The life of goods here is short -- it's a harsh climate, things get heavy use, they get abused and..... and quite frankly there is are such poorly made products to buy here it's staggering. With the many power surges and outages and fluxuations electronic equipment (from TV to Computers to Appliances) have a short life span. This really is to be expected, it's just a fact of where we live and the conditions.
What is unexpected is the poor quality of simple everyday items that normally wouldn't get a second thought...something as simple as Pins and Pencils.
How can sewing pins be “bad”? Let me count the ways: they are different thicknesses (but mostly really thick and they leave holes in the fabric), many are totally dull, the little heads pop off, they bend if you try to put them through more than two layers of fabric, they aren’t smooth and they snag the fabric as you pull them out. Did you even imagine it would be such a problem to get a quality sewing pin!? I won’t even go into the ways a ‘safety pin’ can go wrong except to say that there is nothing ‘safe’ about them.
I had never thought of it before but a pencil has four basic components that can (and do) fail: wood, lead, metal eraser cuff and eraser.
We’re so glad they aren’t (yet) making cars or industrial machinery.
There really is a lot more going on here than exploding hotdogs (which I spared you the story of), sewing pins that fall apart and pencils that defy sharpening. It's just been an awfully dull week at the homestead.
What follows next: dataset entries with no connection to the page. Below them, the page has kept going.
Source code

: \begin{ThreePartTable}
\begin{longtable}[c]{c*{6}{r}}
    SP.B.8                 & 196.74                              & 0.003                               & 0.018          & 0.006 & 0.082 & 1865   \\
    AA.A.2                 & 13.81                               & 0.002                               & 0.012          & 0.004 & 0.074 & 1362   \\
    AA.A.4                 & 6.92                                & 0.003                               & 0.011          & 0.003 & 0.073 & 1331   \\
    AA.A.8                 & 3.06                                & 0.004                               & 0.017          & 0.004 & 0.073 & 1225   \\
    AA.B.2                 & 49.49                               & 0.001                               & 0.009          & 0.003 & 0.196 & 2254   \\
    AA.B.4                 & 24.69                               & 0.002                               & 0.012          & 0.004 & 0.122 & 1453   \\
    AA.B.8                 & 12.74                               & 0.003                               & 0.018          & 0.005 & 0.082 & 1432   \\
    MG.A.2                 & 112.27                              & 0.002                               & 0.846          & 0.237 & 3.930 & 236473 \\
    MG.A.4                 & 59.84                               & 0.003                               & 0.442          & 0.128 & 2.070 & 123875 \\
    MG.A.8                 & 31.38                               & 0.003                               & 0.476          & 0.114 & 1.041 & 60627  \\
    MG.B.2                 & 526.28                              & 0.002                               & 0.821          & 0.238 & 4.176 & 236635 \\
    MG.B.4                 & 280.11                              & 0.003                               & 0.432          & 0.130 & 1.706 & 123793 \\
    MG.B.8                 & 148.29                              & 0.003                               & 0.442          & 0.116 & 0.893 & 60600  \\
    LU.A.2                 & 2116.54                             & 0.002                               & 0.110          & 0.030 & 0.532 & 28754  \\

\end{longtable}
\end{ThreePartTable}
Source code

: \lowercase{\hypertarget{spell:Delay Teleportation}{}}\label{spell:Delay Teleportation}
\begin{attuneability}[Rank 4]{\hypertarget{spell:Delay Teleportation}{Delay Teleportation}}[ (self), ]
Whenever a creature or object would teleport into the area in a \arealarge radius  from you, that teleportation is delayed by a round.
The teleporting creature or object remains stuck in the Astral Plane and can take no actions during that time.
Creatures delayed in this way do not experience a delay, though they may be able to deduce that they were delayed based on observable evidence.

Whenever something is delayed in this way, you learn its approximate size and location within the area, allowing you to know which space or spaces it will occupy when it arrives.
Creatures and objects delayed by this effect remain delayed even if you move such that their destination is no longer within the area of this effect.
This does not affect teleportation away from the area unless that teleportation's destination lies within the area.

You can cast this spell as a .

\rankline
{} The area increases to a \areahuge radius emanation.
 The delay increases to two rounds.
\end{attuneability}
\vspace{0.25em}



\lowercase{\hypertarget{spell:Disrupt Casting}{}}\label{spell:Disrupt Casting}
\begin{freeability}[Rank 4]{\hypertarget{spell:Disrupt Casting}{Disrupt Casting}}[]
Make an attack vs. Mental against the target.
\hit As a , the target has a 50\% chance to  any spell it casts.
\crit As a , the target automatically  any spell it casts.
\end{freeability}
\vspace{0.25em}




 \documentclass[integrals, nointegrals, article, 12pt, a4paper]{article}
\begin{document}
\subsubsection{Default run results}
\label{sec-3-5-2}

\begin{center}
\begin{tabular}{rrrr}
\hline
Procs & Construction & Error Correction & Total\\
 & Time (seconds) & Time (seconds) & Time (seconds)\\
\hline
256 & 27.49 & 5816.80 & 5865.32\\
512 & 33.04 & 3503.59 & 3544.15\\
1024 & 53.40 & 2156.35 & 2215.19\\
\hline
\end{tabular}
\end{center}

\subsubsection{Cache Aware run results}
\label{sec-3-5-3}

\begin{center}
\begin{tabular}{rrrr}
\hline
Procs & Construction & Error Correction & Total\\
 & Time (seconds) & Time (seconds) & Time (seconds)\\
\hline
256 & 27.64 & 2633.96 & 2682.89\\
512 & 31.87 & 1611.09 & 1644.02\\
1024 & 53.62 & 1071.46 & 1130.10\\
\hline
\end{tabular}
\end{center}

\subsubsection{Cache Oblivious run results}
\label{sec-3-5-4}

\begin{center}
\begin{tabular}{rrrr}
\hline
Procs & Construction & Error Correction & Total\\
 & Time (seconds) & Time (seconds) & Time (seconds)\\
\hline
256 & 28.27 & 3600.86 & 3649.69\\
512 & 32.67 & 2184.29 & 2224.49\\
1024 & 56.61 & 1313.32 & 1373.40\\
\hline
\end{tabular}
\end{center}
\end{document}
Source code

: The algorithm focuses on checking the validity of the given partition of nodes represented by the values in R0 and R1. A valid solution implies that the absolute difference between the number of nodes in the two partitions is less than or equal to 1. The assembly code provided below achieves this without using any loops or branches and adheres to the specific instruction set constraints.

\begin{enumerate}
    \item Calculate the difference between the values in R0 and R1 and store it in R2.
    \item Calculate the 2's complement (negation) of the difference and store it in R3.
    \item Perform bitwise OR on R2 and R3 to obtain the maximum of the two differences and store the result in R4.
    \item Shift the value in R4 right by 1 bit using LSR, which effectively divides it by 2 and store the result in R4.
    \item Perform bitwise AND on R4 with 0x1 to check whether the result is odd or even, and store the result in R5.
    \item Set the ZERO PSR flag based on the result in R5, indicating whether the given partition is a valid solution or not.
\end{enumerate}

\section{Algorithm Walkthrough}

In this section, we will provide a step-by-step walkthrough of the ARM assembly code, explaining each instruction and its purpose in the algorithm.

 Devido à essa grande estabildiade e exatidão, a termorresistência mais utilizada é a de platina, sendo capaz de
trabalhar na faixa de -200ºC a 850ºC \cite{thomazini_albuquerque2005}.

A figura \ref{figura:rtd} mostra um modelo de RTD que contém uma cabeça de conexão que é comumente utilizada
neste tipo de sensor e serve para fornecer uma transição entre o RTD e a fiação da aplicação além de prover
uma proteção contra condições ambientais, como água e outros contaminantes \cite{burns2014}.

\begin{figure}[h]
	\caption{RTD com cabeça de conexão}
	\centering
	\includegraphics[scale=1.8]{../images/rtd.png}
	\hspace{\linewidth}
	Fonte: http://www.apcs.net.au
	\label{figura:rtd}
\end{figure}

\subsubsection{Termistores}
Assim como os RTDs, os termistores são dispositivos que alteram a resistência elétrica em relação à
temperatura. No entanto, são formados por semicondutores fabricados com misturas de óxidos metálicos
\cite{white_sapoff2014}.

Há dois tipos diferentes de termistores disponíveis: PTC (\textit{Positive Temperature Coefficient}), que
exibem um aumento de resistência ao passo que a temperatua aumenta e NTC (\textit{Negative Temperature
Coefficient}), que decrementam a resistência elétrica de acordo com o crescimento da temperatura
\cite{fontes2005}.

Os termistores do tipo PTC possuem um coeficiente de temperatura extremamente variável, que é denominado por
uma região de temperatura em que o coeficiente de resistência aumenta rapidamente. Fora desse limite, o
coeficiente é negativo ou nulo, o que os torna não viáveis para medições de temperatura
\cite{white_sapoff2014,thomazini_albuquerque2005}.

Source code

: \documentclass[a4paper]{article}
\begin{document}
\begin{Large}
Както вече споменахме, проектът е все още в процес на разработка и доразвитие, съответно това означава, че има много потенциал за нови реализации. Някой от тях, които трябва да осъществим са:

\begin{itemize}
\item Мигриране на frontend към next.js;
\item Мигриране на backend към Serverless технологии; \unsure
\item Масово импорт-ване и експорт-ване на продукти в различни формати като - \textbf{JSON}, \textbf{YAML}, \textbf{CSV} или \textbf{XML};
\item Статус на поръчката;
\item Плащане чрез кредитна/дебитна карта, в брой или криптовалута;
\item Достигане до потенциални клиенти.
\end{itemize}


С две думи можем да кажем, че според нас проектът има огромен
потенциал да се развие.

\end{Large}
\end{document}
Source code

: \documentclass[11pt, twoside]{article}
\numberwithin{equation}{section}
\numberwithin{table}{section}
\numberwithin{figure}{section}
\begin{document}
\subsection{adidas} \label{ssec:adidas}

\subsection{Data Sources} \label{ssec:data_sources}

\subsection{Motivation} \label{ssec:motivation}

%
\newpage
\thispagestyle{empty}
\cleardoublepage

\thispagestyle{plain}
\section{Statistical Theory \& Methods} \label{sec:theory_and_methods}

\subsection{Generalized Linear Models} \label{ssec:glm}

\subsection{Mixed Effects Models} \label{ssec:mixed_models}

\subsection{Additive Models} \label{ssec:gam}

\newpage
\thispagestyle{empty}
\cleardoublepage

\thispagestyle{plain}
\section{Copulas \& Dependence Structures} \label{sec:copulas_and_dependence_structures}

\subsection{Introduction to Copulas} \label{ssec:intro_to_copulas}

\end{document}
Someone quiet in the family had a much more interesting week and stories to tell about stories about hit and run accidents, riots, witchcraft and coffin parades, things that don't translate nicely one local language into the next, 1-pin pineapples, etc....
1 comment:
all i can say to that is last night, our toilet, which has just been 'fixed' after not working for one whole year (but who's counting?) broke our half-broken water pump. this morning, no water AND no toilet!